L’opposizione: «Discariche sul Lungofino»

29 Ottobre 2019

CITTÀ SANT’ANGELO. Proseguono i sopralluoghi dei consiglieri di opposizione della lista “Insieme per Città Sant’Angelo-Pd” nei quartieri e nelle contrade della “città che non va”. Nei giorni scorsi l’...

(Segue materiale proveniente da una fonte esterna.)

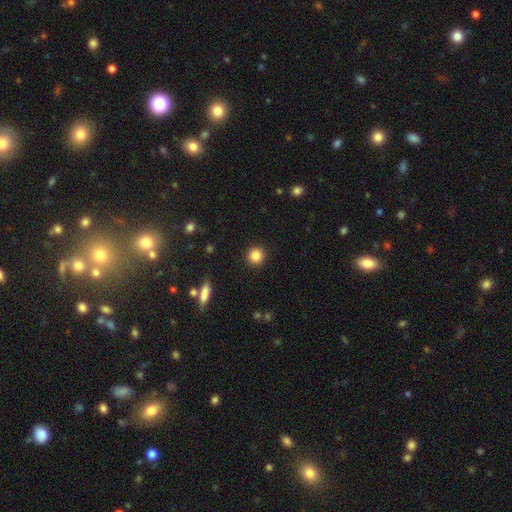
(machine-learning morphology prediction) Smooth or featured: smooth — 85% (star or artifact — 10%)
How rounded: round — 94% (in between — 5%)
Merging: none — 92% (minor disturbance — 5%)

CITTÀ SANT’ANGELO. Proseguono i sopralluoghi dei consiglieri di opposizione della lista “Insieme per Città Sant’Angelo-Pd” nei quartieri e nelle contrade della “città che non va”. Nei giorni scorsi l’intervento dei quattro consiglieri Tonino Melchiorre, Patrizia Longoverde, Mauro Patrizii e Catia Ciavattella ha interessato la strada Lungofino, tristemente nota per l’abbandono abusivo di rifiuti da parte di inquinatori senza scrupoli.

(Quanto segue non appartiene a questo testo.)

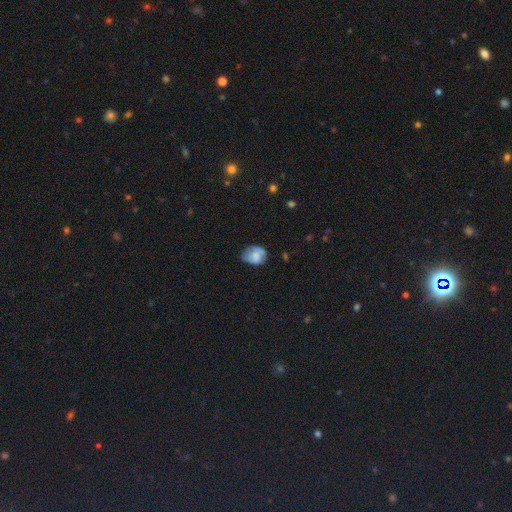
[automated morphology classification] This appears to be a smooth galaxy with no disk features (65%) that is in between round and cigar-shaped (58%). Merging: none (45%).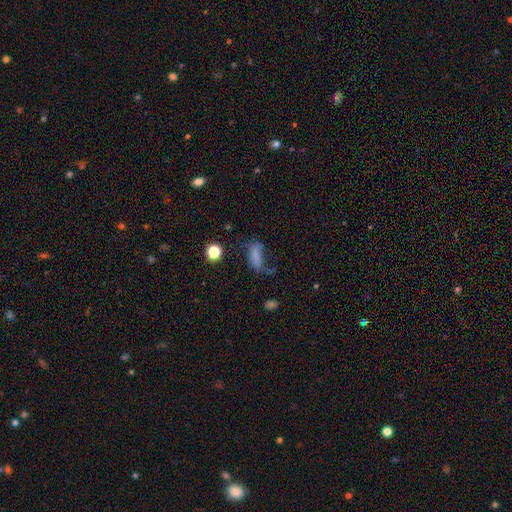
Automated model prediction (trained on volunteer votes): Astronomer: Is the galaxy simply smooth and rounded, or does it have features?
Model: smooth — 58%.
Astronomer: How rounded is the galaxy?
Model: in between — 75%.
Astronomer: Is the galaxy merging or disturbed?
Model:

«Con nota del 18 ottobre scorso», scrivono all’amministrazione comunale i quattro consiglieri «segnalavamo la presenza di rifiuti abbandonati in alcune zone del territorio, richiedendo l’adozione di ogni misura e intervento di competenza, sollecitando azioni di presidio e controllo del territorio. Tra le strade per le quali era stato richiesto l’intervento», prosegue la lettera dei consiglieri di opposizione «era ricompresa quella corrispondente al vecchio tracciato veicolare della strada Lungofino, posta in curva, prima della Soccam (direzione Elice), ove era stato individuato un cumulo di rifiuti ingombranti (materassi, poltrone) misto a sacchi contenenti rifiuti solidi urbani. In occasione di un recente sopralluogo», continuano i quattro «abbiamo potuto constatare che i rifiuti sono stati rimossi, ma al loro posto, purtroppo, ora giacciono rifiuti speciali consistenti, in gran parte, in paraurti di autovetture, evidentemente abbandonati, da ignoti, in violazione delle norme ambientali che disciplinano lo smaltimento dei rifiuti. Al fine di prevenire e inibire ulteriori condotte simili», sottolinea l’uomo «e che il tratto di strada si trasformi in una discarica, si propone di intercludere il vecchio tracciato mediante delimitatori stradali tipo new jersey o altri congegni similari».
I consiglieri di opposizione, quindi, oltre a chiedere la disponibilità a dare delucidazioni sul caso della discarica, chiedono all’amministrazione su come intenda intervenire nelle prossime opere per salvare il patrimonio storico e artistico.